Strangely, I get the same absorbed_data (06 00 ... 00 80) but different values for C and D:
C
as is: 06 00 00 00 00 00 00 00 | 00 00 00 00 00 00 00 00 | 00 00 00 00 00 00 00 80 | 00 00 00 00 00 00 00 00 | 00 00 00 00 00 00 00 00
to be: 00 00 00 00 00 00 00 06 | 00 00 00 00 00 00 00 00 | 80 00 00 00 00 00 00 00 | 00 00 00 00 00 00 00 00 | 00 00 00 00 00 00 00 00
D
as is: 00 00 00 00 00 00 00 00 | 06 00 00 00 00 00 01 00 | 00 00 00 00 00 00 00 00 | 00 00 00 00 00 00 00 80 | 0c 00 00 00 00 00 00 00
to be: 00 00 00 00 00 00 00 00 | 00 00 00 00 00 00 00 07 | 00 00 00 00 00 00 00 00 | 80 00 00 00 00 00 00 00 | 00 00 00 00 00 00 00 0c
Firstly, for C the bit order seems to be different but not on the bit-level but on the byte-level (as 06 stays 06).

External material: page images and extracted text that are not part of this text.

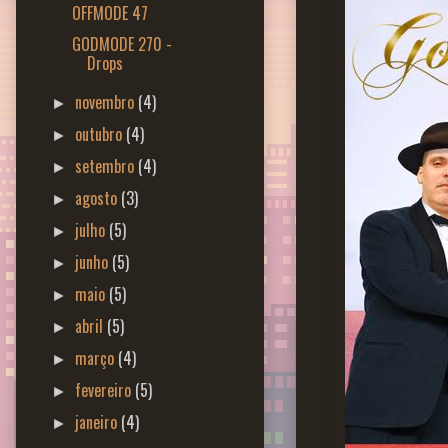
OFFMODE 47
GODMODE 270 -
Drops
novembro
(4)
►
outubro
(4)
►
setembro
(4)
►
agosto
(3)
►
julho
(5)
►
junho
(5)
►
maio
(5)
►
abril
(5)
►
março
(4)
►
fevereiro
(5)
►
janeiro
(4)
►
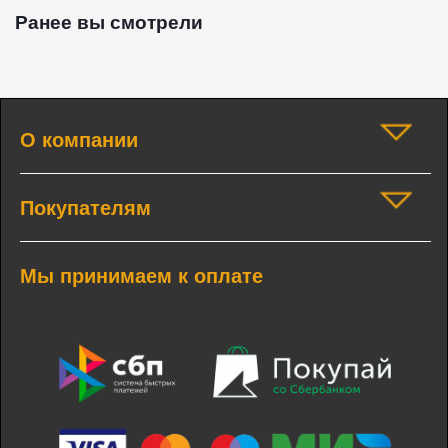
Ранее вы смотрели
О компании
Покупателям
Мы принимаем к оплате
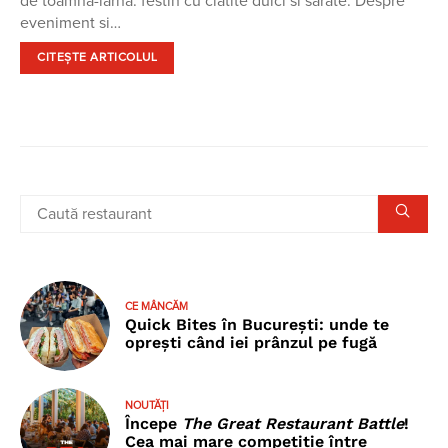
de toamna-iarna: festin cu clatite dulci si sarate. Despre
eveniment si…
CITEȘTE ARTICOLUL
CE MÂNCĂM
Quick Bites în București: unde te
oprești când iei prânzul pe fugă
NOUTĂȚI
Începe
The Great Restaurant Battle
!
Cea mai mare competiție între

Secondly, for D I get 06 00 .. 01 00 whereas the correct result should be 00 .. 00 07. This is never possible for my implementation as, according to FIPS-202, the bit at z can only be shifted by one position ( (z - 1) mod w).
In the to-be case D will yield the correct result because 06 ^ (80 << 1) = 07.
In conclusion, I would say that my implementation behaves as one can expect from the definition in FIPS-202, correct?
Any idea what I'm doing wrong here?
Thanks in advance!
I think I found the solution. It is described in appendix of FIPS 202 B.1 (starting on page 26). A hint on this topic is given on page 25:
The convention for interpreting hexadecimal strings as bit strings for the inputs and outputs of the SHA-3 examples is different from the convention for other functions on the examples page. The conversion functions between hexadecimal strings and SHA-3 bit strings are specified in Sec. B.1. For byte-aligned messages, the hexadecimal forms of the padding for the SHA-3 functions are described in Sec. B.2.
There is a good explanation on how to circumvent this issue on cryptologie.net.